During the artificial insemination procedure
The visit for intrauterine insemination takes about 15 to 20 minutes and is usually done in a doctor’s office or clinic. The artificial insemination procedure itself takes just a minute or two and requires no medications or pain relievers. Your doctor or a specially trained nurse performs the procedure.
While lying on an exam table, you’ll put your legs into stirrups and a speculum will be inserted into your vagina — similar to what you experience during a Pap test. During the procedure, the doctor or nurse:
- Attaches a vial containing a sample of healthy sperm to the end of a long, thin, flexible tube (catheter)
- Inserts the catheter into your vagina, through your cervical opening and into your uterus
- Pushes the sperm sample through the tube into your uterus
- Removes the catheter, followed by the speculum
After the artificial insemination procedure
After insemination, you’ll be asked to lie on your back for a brief period. Once the procedure is over, you can get dressed and go about your normal daily activities. You may experience some light spotting for a day or two after the procedure.
Wait two weeks before taking an at-home pregnancy test. Testing too soon could produce a result that is:
- False-negative. If pregnancy hormones aren’t yet at measurable levels, the test result may be negative when, in fact, you really are pregnant.
- False-positive. If you’re using ovulation-inducing medication such as HCG, the medication that’s still circulating in your body could indicate a pregnancy when you really aren’t pregnant.
Your doctor may instruct you to return about two weeks after your home kit results for a blood test, which is more sensitive in detecting pregnancy hormones after fertilization.
If you don’t become pregnant, you might try artificial insemination again before moving on to other fertility treatments.
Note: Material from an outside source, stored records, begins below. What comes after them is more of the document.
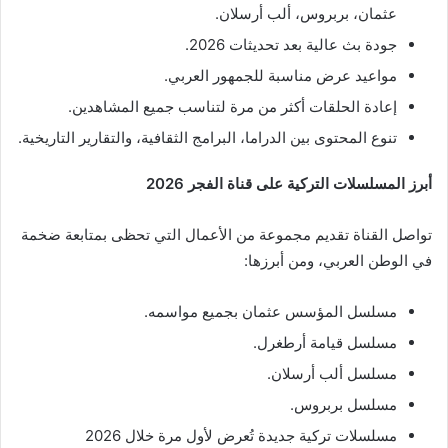
عثمان، بربروس، ألب أرسلان.
جودة بث عالية بعد تحديثات 2026.
مواعيد عرض مناسبة للجمهور العربي.
إعادة الحلقات أكثر من مرة لتناسب جميع المشاهدين.
تنوع المحتوى بين الدراما، البرامج الثقافية، والتقارير التاريخية.
أبرز المسلسلات التركية على قناة الفجر 2026
تواصل القناة تقديم مجموعة من الأعمال التي تحظى بمتابعة ضخمة
في الوطن العربي، ومن أبرزها:
مسلسل المؤسس عثمان بجميع مواسمه.
مسلسل قيامة أرطغرل.
مسلسل ألب أرسلان.
مسلسل بربروس.
مسلسلات تركية جديدة تُعرض لأول مرة خلال 2026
Often, the same therapy is used for three to six months to maximize chances of pregnancy.
Artificial insemination success rate
Artificial insemination success rate depends on lots of different things, including:
- the cause of infertility
- the woman’s age
- the man’s sperm count and sperm quality (using fresh sperm leads to higher conception rates than using frozen sperm)
- whether or not fertility medicines are used to stimulate ovulation (this can increase your chances of success)
There are many different factors involved, so it’s best to talk to your fertility team about your individual chances of success.
Artificial insemination works best in patients with unexplained infertility, women with a cervix that limits the passage of sperm, and men who are unable to ejaculate effectively. For example, for unexplained infertilty, the pregnancy rate with artificial insemination is double that over no treatment.
Artificial insemination does not work as well for men who produce few sperm or have slight abnormalities with their sperm and does not help women who have severe fallopian tube disease, moderate to severe endometriosis, or a history of pelvic (lower belly) infections. Other fertility treatments are better for these patients.
Overall, if artificial inseminations are performed every month with fresh or frozen sperm, success rates can be better. The success rates depend on whether fertility medications are used, age of the woman, and infertility diagnosis, as well as other factors.
How much is it for artificial insemination?
Costs range from about $800 to $1,300 for each cycle of artificial insemination treatment.